First, she caught me at the gates, where I sat with the other elders. She stood there crying out about the Law – and what it said about widows, and fields, and justice. And I made a joke of it. I turned to Jim and said: ‘She got a right good education, didn’t she?’ and that turned it off.
Then I was in the market place and it was the prophets. I got Amos, and his comments on selling the needy for a pair of shoes. I got Micah, and the Lord requiring justice and mercy. I raged inside. But I said: ‘I’ll prophesy then, that you will lose your voice if you keep on blabbering like that, hen.’ And that again made a joke of it, and John thought it quite funny.
I mean, I wasn’t selling her into slavery was I? Or beating her up? All I was doing was ensuring that a much-needed development went through, and that those who ought to benefit from enterprise did.
And then in an alley way. I was alone, except for the nonentities around me. And I looked right into her face. For the first time I saw the anger. Her eyes held mine, and time and place swung away. Her face, the sexless ageless face of a woman past child bearing, was now crowned with gold, and light and fire played in the gold. She grew, and now she was three, four times my size, and she moved back, and I saw robes flowing around her, embroidered, coloured. I was no longer sure if she was man or woman. This regal figure stood on the warm fiery backs of two immense creatures, like female sphinxes, whose wings bore the monarch aloft. Around the figure were others. Those who looked as I expected angels to be. Then there were wheels on fire, dragons, a monstrous bull, an eagle. There were dark figures which filled me with fear, and bright ones even more terrible.

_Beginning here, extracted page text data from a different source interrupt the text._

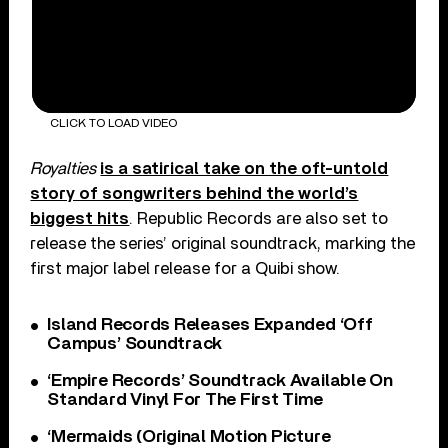
CLICK TO LOAD VIDEO
Royalties
is a satirical take on the oft-untold
story of songwriters behind the world’s
biggest hits
. Republic Records are also set to
release the series’ original soundtrack, marking the
first major label release for a Quibi show.
Island Records Releases Expanded ‘Off
Campus’ Soundtrack
‘Empire Records’ Soundtrack Available On
Standard Vinyl For The First Time
‘Mermaids (Original Motion Picture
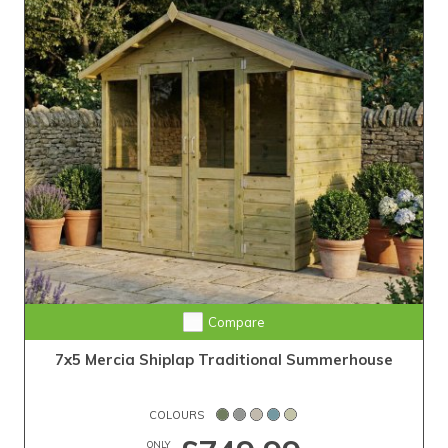
Compare
7x5 Mercia Shiplap Traditional Summerhouse
COLOURS
ONLY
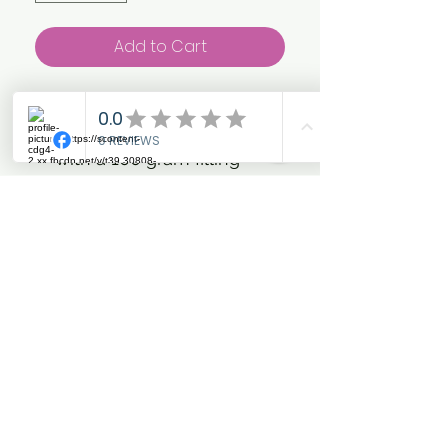
Add to Cart
Light weight pony and
small horse turnout rug
with a 100 gram filling
designed from a highly
durable, water-proof and
wind-proof material.
Curved shoulder hem and
rouching along the hind-
quarters to minimise
restriction during
movement. Large tail flap
to fully protect the tail
base. Small neck pad to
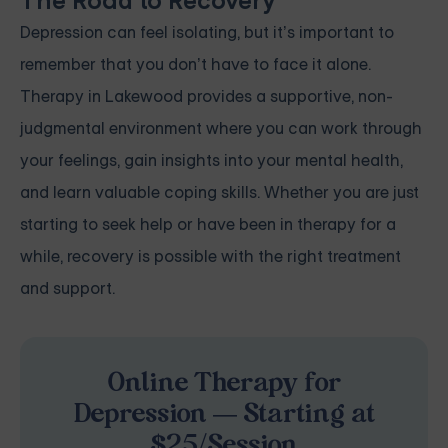
The Road to Recovery
Depression can feel isolating, but it’s important to
remember that you don’t have to face it alone.
Therapy in Lakewood provides a supportive, non-
judgmental environment where you can work through
your feelings, gain insights into your mental health,
and learn valuable coping skills. Whether you are just
starting to seek help or have been in therapy for a
while, recovery is possible with the right treatment
and support.
Online Therapy for
Depression — Starting at
$25/Session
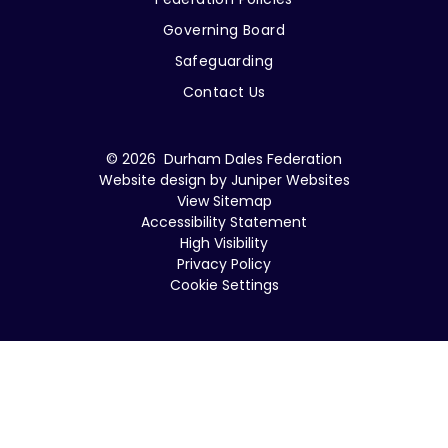
Governing Board
Safeguarding
Contact Us
© 2026 Durham Dales Federation
Website design by
Juniper Websites
View Sitemap
Accessibility Statement
High Visibility
Privacy Policy
Cookie Settings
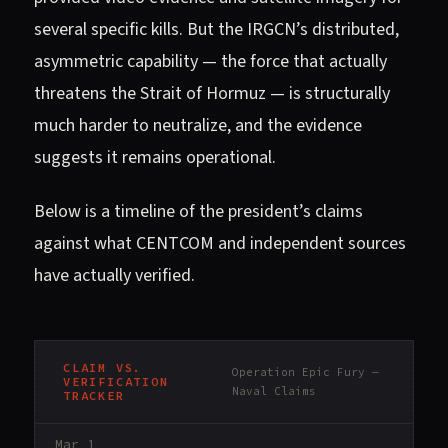
several specific kills. But the IRGCN’s distributed,
asymmetric capability — the force that actually
threatens the Strait of Hormuz — is structurally
much harder to neutralize, and the evidence
suggests it remains operational.
Below is a timeline of the president’s claims
against what CENTCOM and independent sources
have actually verified.
CLAIM VS.
Operation Epic Fury —
VERIFICATION
Naval Claims
TRACKER
Mar 1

Then I saw, around this throne, the figures of men and women. They were dressed in rags, and robes, and clothes I cannot describe. They all turned to the throne, which now filled the whole of the sky and they cried out, ‘How long, Oh Lord, how long? We hunger and thirst to see right prevail. Fill the hungry with good things!’ I could not count them, and I could never describe the longing and the anger of their voices.
The figure on the throne turned to me, and still with the face and the voice of the widow thundered: ‘Grant me justice!’
I wet myself.
I was suddenly standing in a dark alley, and I stumbled home and the slaves got me to bed.
The next morning, I went to the gate. Jud was there. I sat down. The widow came forward. She did not say anything. She looked at me. I gave her justice. I heard the disgusted comments of Jud, Jim, John. I cared. Oh, yes, I still cared. But caring or not, I had set off in a different direction.
It is an easy thing to say you do not care for God or humankind, isn’t it? It is different when you meet them.